§ **TASK OBJECTIVE**
Return every line in the data below that contains the word "India", copying each such line in full.

===

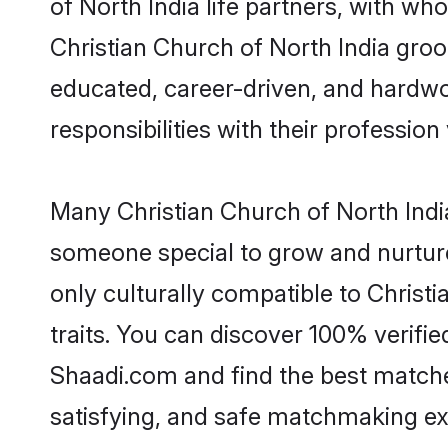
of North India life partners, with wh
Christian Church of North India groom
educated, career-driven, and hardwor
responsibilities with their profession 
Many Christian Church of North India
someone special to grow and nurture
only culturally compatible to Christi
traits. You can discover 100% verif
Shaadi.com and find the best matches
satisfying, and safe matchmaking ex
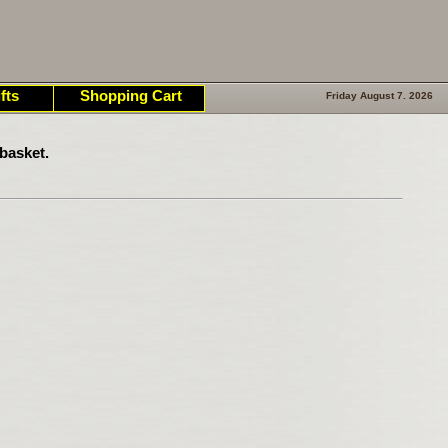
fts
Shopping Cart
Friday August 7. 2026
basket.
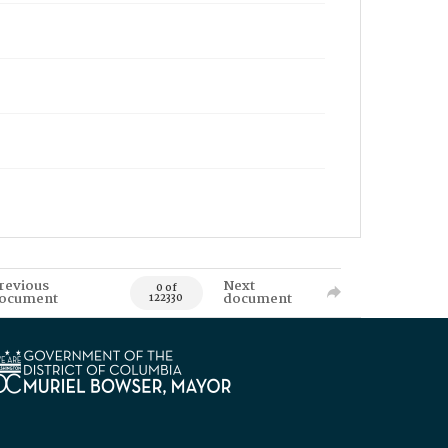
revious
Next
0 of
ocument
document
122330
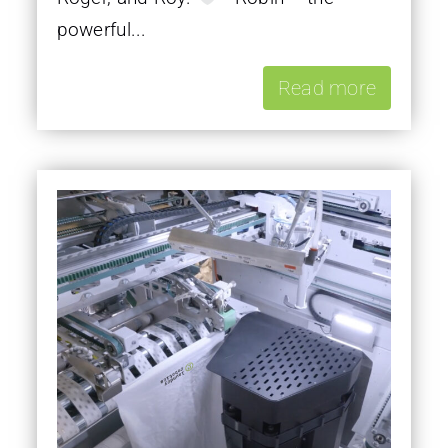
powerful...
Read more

===

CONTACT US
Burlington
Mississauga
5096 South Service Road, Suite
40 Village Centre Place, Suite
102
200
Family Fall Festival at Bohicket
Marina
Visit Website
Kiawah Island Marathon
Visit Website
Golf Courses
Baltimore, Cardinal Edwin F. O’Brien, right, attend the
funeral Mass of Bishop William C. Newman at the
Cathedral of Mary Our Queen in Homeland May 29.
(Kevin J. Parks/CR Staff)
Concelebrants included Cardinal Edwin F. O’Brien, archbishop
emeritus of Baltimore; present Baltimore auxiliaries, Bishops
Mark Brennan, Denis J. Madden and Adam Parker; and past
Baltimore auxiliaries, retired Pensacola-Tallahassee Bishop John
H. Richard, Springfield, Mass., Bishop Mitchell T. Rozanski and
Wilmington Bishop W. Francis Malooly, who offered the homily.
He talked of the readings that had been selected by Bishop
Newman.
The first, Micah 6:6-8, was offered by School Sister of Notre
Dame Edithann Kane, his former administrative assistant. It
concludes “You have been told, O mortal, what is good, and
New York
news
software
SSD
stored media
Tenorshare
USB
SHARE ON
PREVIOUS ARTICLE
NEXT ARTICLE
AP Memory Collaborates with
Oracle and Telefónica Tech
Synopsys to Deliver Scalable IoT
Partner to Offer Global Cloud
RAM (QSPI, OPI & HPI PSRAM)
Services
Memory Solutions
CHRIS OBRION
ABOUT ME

===

§ **ANSWER AREA**
of North India life partners, with wh
Christian Church of North India groom
Many Christian Church of North India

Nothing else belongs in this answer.